Fitness Basics: Stretching Important to Fitness (cont.)

Aliesa George (no relation to Michael Anthony George), owner of Centerworks Pilates in Wichita, Kan., sees the benefits of improved flexibility in her clients on a daily basis. Staying flexible, she says:

  • Counters the shortening that occurs when muscles are repeatedly used -- as in exercise or a repetitive daily activity -- and keeps muscles elastic
  • Increases the range of motion in joints
  • Decreases joint pain and stress
  • Improves balance, stability, and circulation
  • Aids athletic performance, relaxation, and posture

In fact, Michael George says poor posture is the No. 1 problem he sees. He uses the term "collapsed thoracic syndrome" to describe the rounded and raised shoulders and tight necks often caused by slumping over a computer monitor for hours at a time,

"It happens gradually and we don't even notice," he says. "One day we look in the mirror and find our shoulders are a little rounded."

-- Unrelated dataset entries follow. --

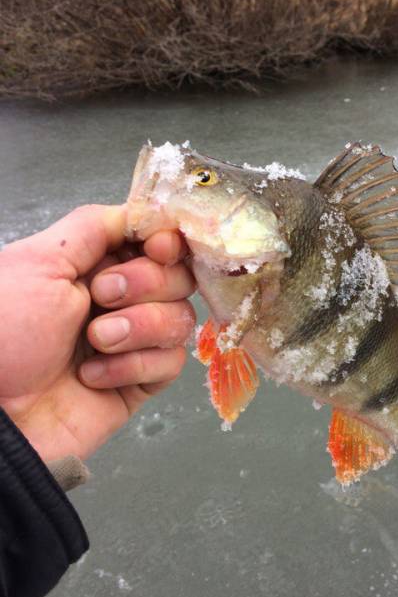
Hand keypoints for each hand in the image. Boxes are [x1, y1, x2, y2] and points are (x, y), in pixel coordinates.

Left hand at [0, 205, 195, 461]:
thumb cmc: (4, 331)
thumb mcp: (40, 260)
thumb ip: (96, 226)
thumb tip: (145, 214)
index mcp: (96, 264)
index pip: (158, 241)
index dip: (168, 242)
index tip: (157, 248)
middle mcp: (120, 299)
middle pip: (178, 277)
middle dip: (146, 284)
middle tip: (101, 297)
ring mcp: (133, 342)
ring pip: (180, 318)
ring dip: (140, 327)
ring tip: (95, 341)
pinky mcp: (139, 383)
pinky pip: (169, 363)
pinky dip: (133, 365)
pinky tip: (93, 376)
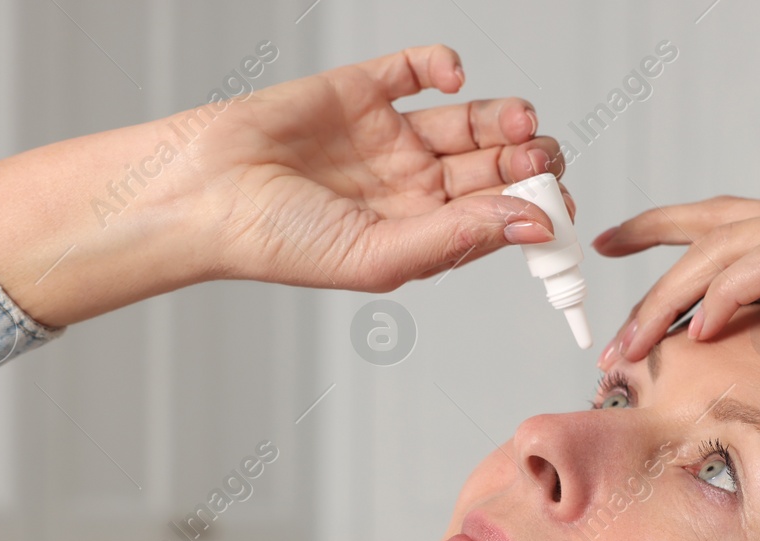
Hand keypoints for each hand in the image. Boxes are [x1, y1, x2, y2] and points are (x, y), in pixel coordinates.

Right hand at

Good posture, he says, "prevents injury, speeds recovery, and improves physical appearance." But of all its benefits, a better appearance is the one he stresses to his clients. "People are concerned about body image," he says. "They don't care about injuries until they have them. Out of sight, out of mind."

In a sense, stretching can also help you stay young. "As most people get older, they experience gradual losses in flexibility, partially due to aging and partially due to lack of activity and exercise," Stuhr says.

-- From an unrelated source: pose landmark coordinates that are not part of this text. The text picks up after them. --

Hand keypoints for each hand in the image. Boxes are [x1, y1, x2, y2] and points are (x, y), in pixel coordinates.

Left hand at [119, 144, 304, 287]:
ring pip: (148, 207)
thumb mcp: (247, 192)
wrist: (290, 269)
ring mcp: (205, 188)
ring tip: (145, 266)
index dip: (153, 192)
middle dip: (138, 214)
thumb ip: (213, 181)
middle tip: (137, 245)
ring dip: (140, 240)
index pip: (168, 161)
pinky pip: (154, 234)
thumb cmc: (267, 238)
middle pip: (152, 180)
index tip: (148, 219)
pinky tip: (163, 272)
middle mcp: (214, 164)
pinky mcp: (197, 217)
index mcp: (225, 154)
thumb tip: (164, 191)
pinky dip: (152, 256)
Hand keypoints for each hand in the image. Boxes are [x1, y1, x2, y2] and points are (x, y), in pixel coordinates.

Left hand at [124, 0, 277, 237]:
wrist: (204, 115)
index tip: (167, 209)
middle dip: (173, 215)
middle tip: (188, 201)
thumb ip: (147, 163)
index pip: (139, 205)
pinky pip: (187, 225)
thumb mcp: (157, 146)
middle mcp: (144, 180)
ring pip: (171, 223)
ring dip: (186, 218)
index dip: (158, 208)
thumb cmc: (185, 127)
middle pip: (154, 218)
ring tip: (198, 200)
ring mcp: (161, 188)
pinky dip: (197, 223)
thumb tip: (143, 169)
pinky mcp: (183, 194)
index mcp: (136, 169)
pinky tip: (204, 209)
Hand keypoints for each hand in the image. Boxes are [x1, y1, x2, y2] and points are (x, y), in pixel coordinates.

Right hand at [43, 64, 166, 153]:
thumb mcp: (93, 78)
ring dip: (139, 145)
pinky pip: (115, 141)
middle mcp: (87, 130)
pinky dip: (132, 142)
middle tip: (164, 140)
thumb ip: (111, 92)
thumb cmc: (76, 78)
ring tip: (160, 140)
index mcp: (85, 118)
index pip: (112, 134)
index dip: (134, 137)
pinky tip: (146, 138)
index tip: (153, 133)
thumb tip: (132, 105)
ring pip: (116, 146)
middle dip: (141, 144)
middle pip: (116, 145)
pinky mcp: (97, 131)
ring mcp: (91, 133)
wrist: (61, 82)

This not only affects your workouts, but it can also affect the ability to perform daily tasks, like reaching to put away groceries or turning your head to look behind you while driving. The good news is that no matter what your age, you can improve your flexibility and with it, your quality of life.

"It's never too late to increase flexibility," says Aliesa George. "It just takes regular practice."

Stretching and Exercise

Though some studies have concluded otherwise, the fitness experts interviewed for this article say they believe that doing aerobic or strength-training exercise without stretching does increase the risk of injury.


"People tend to do too much. They...complete an hour class when they probably only should have done about 15 minutes."

Many of the studies have focused on young, active, fit individuals, and haven't looked at different populations, such as middle-aged or older, or sedentary people, Stuhr says.

And as a Pilates teacher, Aliesa George knows what tight muscles do to her clients.

"A high percentage, if not all, of injuries I see ... are definitely flexibility related or muscle-imbalance related, which is in part due to having muscles that are too strong or too inflexible."

Naturally, she says Pilates is a great way to improve flexibility: "With the emphasis on bending the spine in all directions -- flexion, extension, and rotation -- improvements in total body flexibility happen quickly."